RAW DATA:
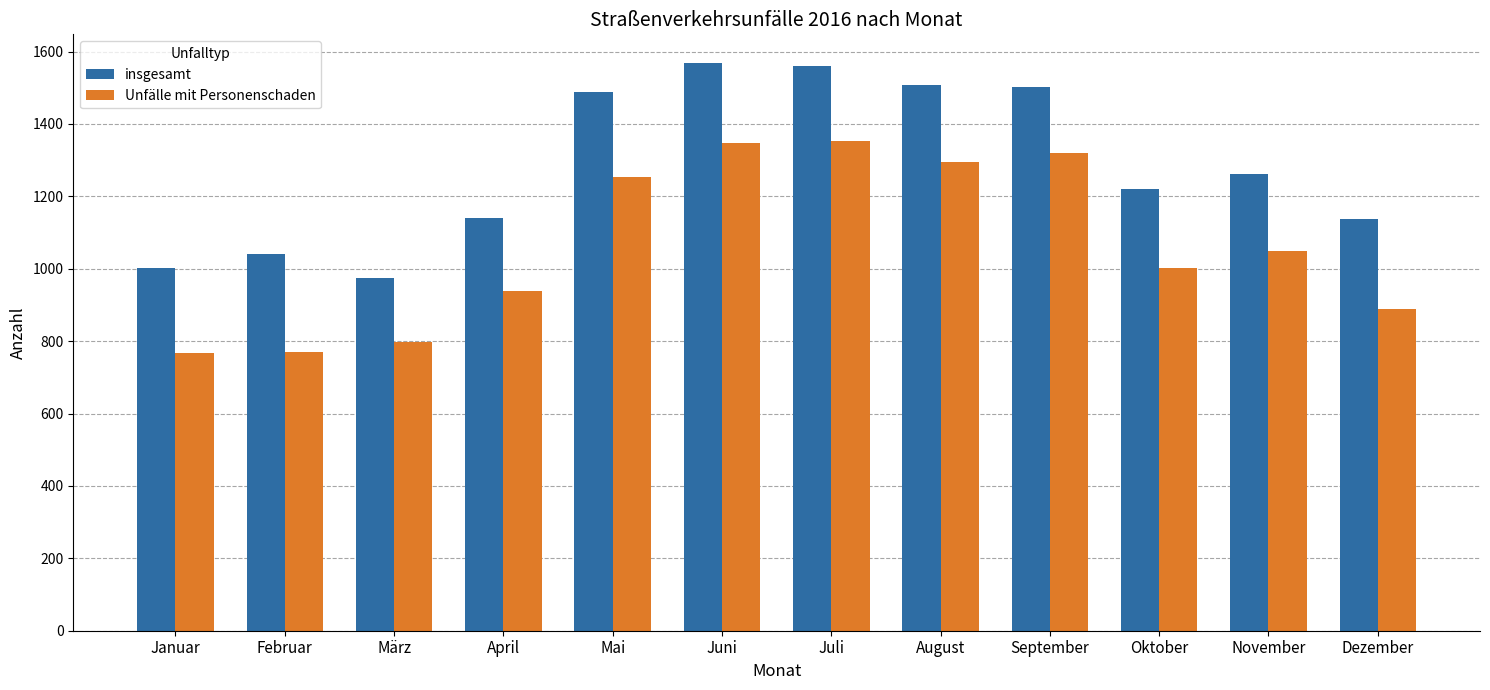

Which series changed the most between Januar and Juni?

Unfälle mit Personenschaden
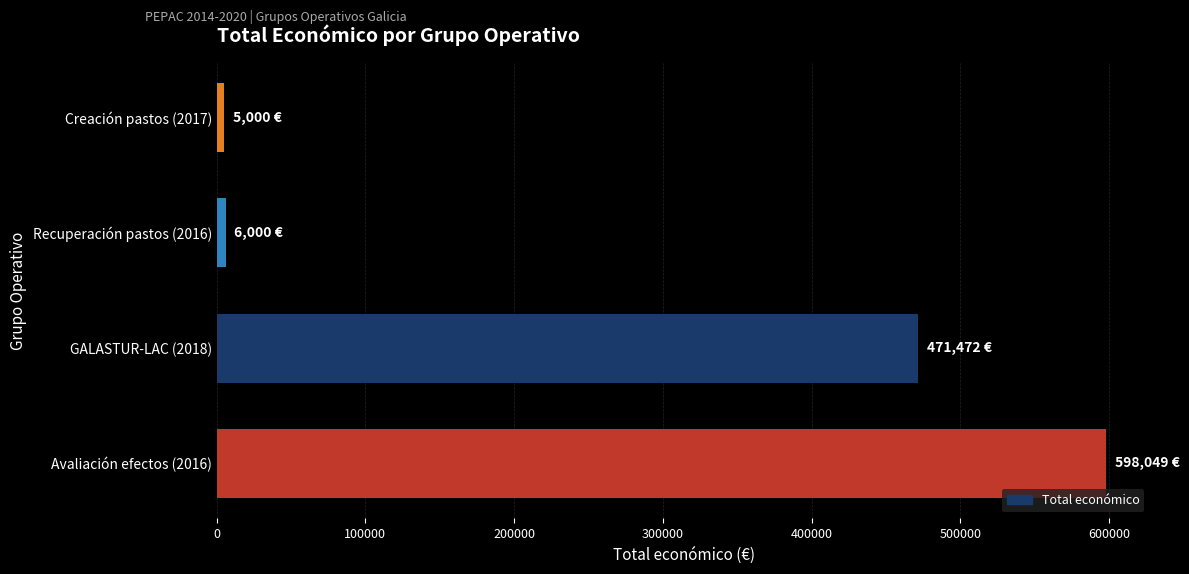

What is the difference between the maximum and second lowest values?

592049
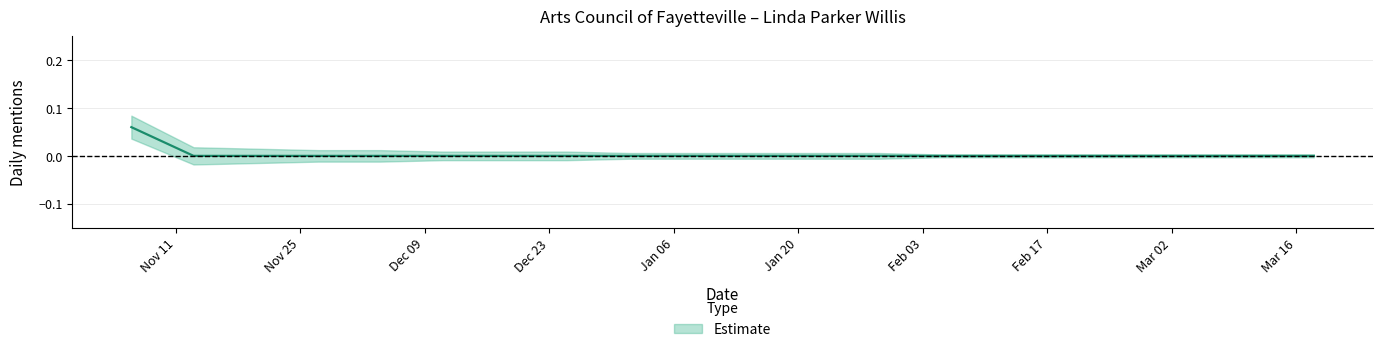

Where is the data nearest to the value 0?

2019-11-13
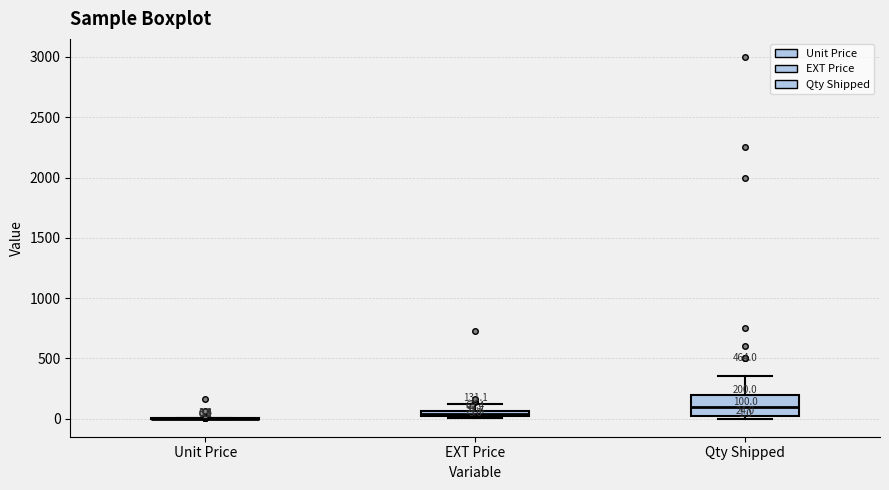

Which box is the tallest, from its lower edge to its upper edge?

Qty Shipped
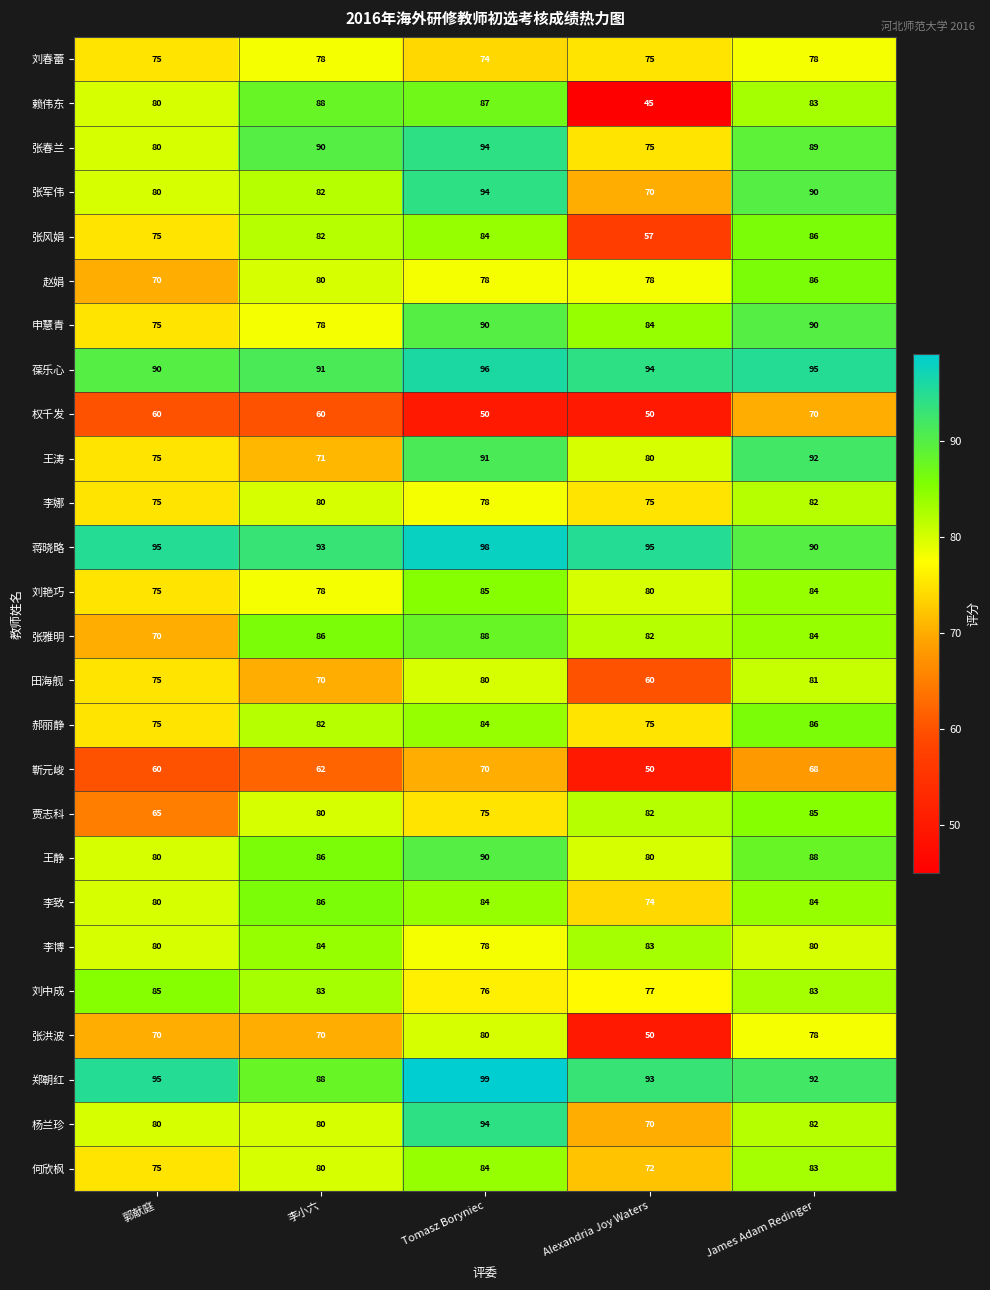

At which category is the sum across all series the highest?

James Adam Redinger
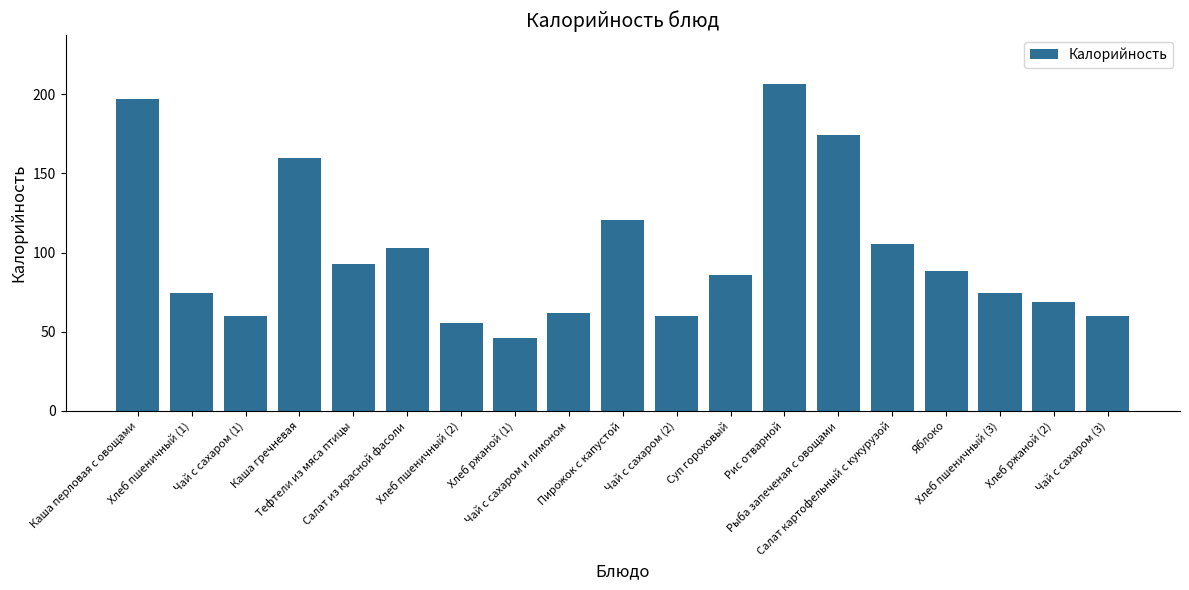

What is the smallest value displayed?

46.0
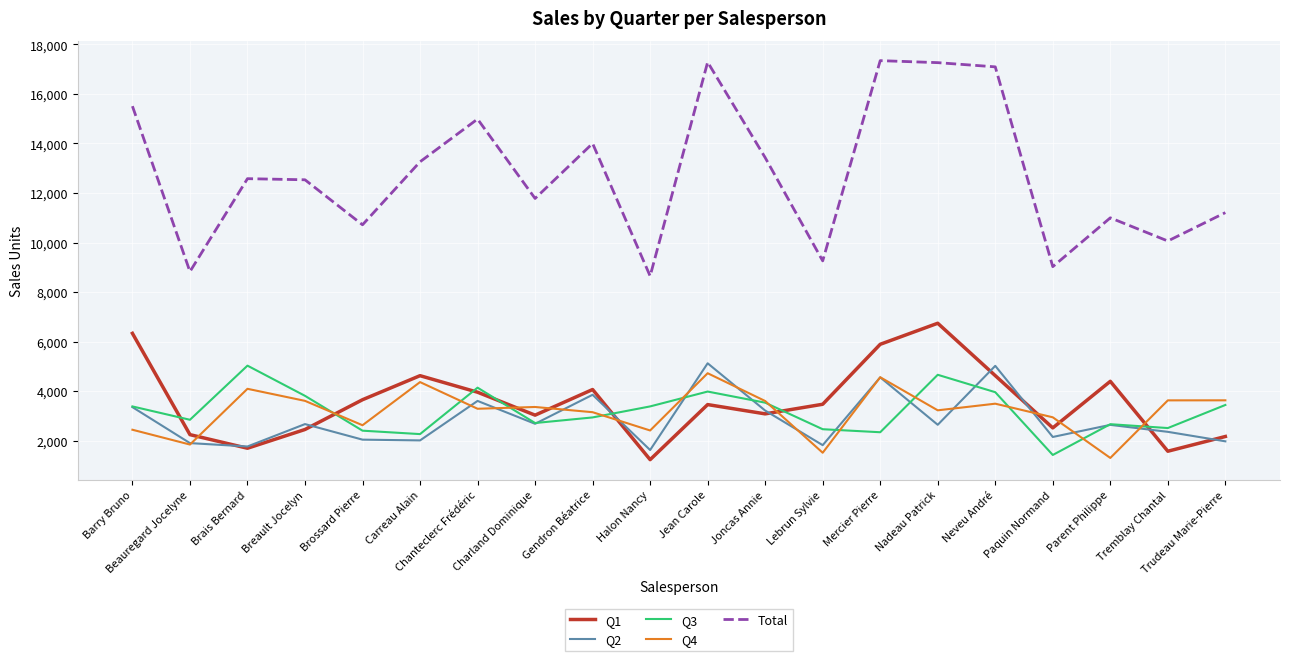

What is the total value across all series at Trudeau Marie-Pierre?

22414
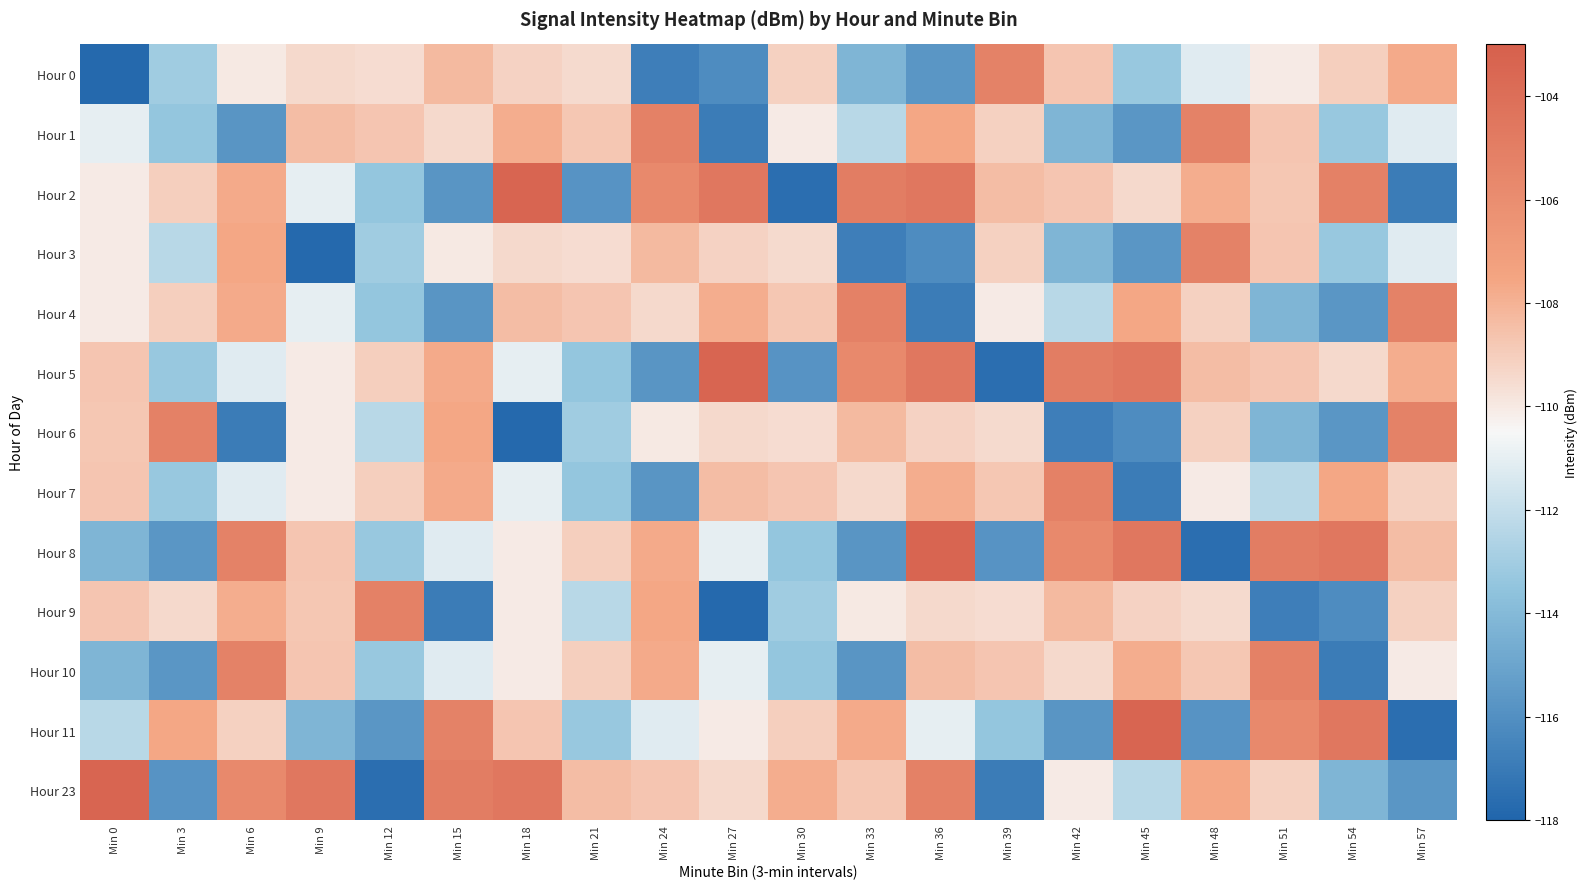

What is the greatest value displayed?

-103.4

YOUR TASK:
Rewrite the data above as a JSON list of strings with one string per line. Omit blank lines, and leave the pictures out of the answer.

ANSWER BOX:
[
  "Which series changed the most between Januar and Juni?",
  "Unfälle mit Personenschaden",
  "What is the difference between the maximum and second lowest values?",
  "592049",
  "Where is the data nearest to the value 0?",
  "2019-11-13",
  "Which box is the tallest, from its lower edge to its upper edge?",
  "Qty Shipped",
  "At which category is the sum across all series the highest?",
  "James Adam Redinger",
  "What is the smallest value displayed?",
  "46.0",
  "What is the total value across all series at Trudeau Marie-Pierre?",
  "22414",
  "What is the greatest value displayed?",
  "-103.4"
]